The usual fracture acidizing design uses a computer to calculate the volumes of fluid necessary to obtain precise fracture geometry and productivity increases. The following discussion, which relates to fracture acidizing computer models, describes outputs, fracture conductivity, and inputs.

Outputs A fracture acidizing treatment creates conductivity by using acid to etch the walls of the created fracture. Thus a treatment design program must keep track of acid spending-how the acid reacts with the fracture walls – by providing several pieces of data:

• penetration distances
• amount of viscous fingering
• viscosity of stages
• acid velocities
• temperatures
• acid concentrations
• etched fracture length

Fracture Conductivity A fracture acidizing treatment must create a conductive fracture that increases well production. Fracture conductivity results directly from the etching process. The conductivity at a given point in the fracture is a function of the reactivity of the acid passing that point and the contact time between the acid and the fracture at that point.

Intuitively, it would seem that the longer the acid has contacted a portion of the fracture, the more material it will have removed and the greater the conductivity will be. If so, the greatest conductivity should be next to the wellbore where acid has contacted the formation the longest. This may be far from true, since fluid temperature is usually lowest as it enters the fracture and, if cool enough, the acid reacts very slowly and does very little etching there. As it penetrates farther into the fracture the acid becomes warm, increasing in effectiveness while it still has sufficient strength. The net result may be low fracture conductivity next to the wellbore and near the etched length, with possibly much higher conductivity somewhere in-between.

Any production increase calculations made in conjunction with a fracture acidizing program must consider this great conductivity variation along the fracture length. A single steady-state productivity index ratio cannot be effectively calculated.
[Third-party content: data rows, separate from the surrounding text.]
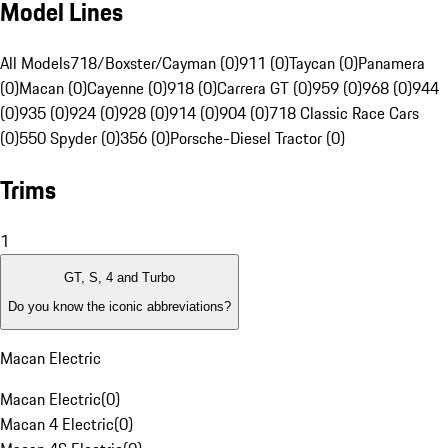
Model Lines
All Models
718/Boxster/Cayman (0)
911 (0)
Taycan (0)
Panamera
(0)
Macan (0)
Cayenne (0)
918 (0)
Carrera GT (0)
959 (0)
968 (0)
944
(0)
935 (0)
924 (0)
928 (0)
914 (0)
904 (0)
718 Classic Race Cars
(0)
550 Spyder (0)
356 (0)
Porsche-Diesel Tractor (0)
Trims
1
GT, S, 4 and Turbo
Do you know the iconic abbreviations?
Macan Electric
Macan Electric
(
0
)
Macan 4 Electric
(
0
)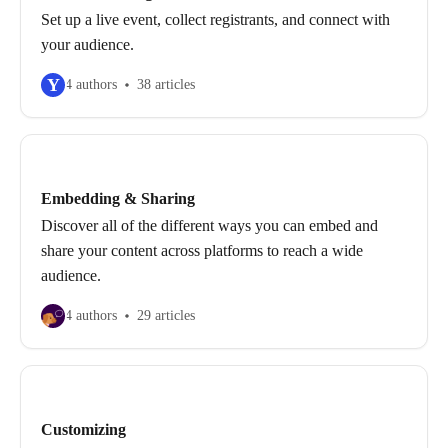
Set up a live event, collect registrants, and connect with
your audience.
Y
4 authors
38 articles
Embedding & Sharing
Discover all of the different ways you can embed and
share your content across platforms to reach a wide
audience.
4 authors
29 articles
Customizing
Calculating production using a type curve simulator is difficult. Numerical simulators, however, readily lend themselves to this type of calculation.

Inputs: Fracture acidizing design programs require the input of formation properties

• fluid properties
• an estimated fracture height
• the pay zone location or height

They also require information about whether the treatment:

• is conventional
• uses the viscous fingering technique
• uses foamed acid
• uses any other special technique

Along with the treatment type, the acid type must also be selected and the acid concentration entered.
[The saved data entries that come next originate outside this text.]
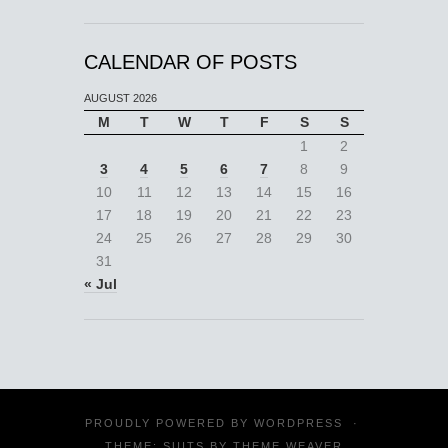
CALENDAR OF POSTS
AUGUST 2026
M
T
W
T
F
S
S
1
2
3
4
5
6
7
8
9
10
11
12
13
14
15
16
17
18
19
20
21
22
23
24
25
26
27
28
29
30
31
« Jul
PROUDLY POWERED BY
WORDPRESS
·
THEME: SUITS BY
THEME WEAVER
Acid type and concentration alone do not set the reaction kinetics. The other reaction component must be considered: the rock. If laboratory-generated reaction-rate data are available for the specific formation, these are usually entered into the computer program. If not, the program can empirically calculate reaction rate constants from rock-composition (dolomite or limestone) data. The program also requires data about

• well configuration
• injection rate
• proposed treatment designs

Treating Techniques

After selecting the type of acid and additives and using a computer design to help choose the quantity of preflush, viscous preflush, acid, and overflush, the number of stages must be determined. An estimate must be made of the expected vertical fracture height, given the injection rate, viscosity, rock properties, and changes in rock composition above and below the perforated interval.
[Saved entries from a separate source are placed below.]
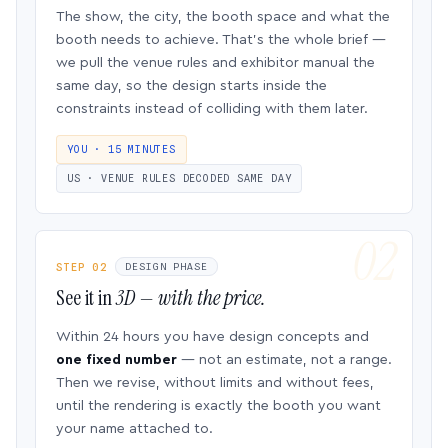
The show, the city, the booth space and what the
booth needs to achieve. That’s the whole brief —
we pull the venue rules and exhibitor manual the
same day, so the design starts inside the
constraints instead of colliding with them later.
YOU · 15 MINUTES
US · VENUE RULES DECODED SAME DAY
STEP 02
DESIGN PHASE
See it in
3D — with the price.
Within 24 hours you have design concepts and
one fixed number
— not an estimate, not a range.
Then we revise, without limits and without fees,
until the rendering is exactly the booth you want
your name attached to.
Consider the apparent viscosity of the fluids in the treatment design. If the perforated interval appreciably exceeds the expected vertical fracture height, then a multiple-stage treatment is necessary. Of course, injection surveys, such as temperatures surveys and radioactive surveys, may be useful in obtaining accurate fracture height information after a treatment. This data can then be used for planning similar fracture acidizing treatments in the future. Mechanical diversion or use of diverting materials may be required to obtain the most effective zonal coverage.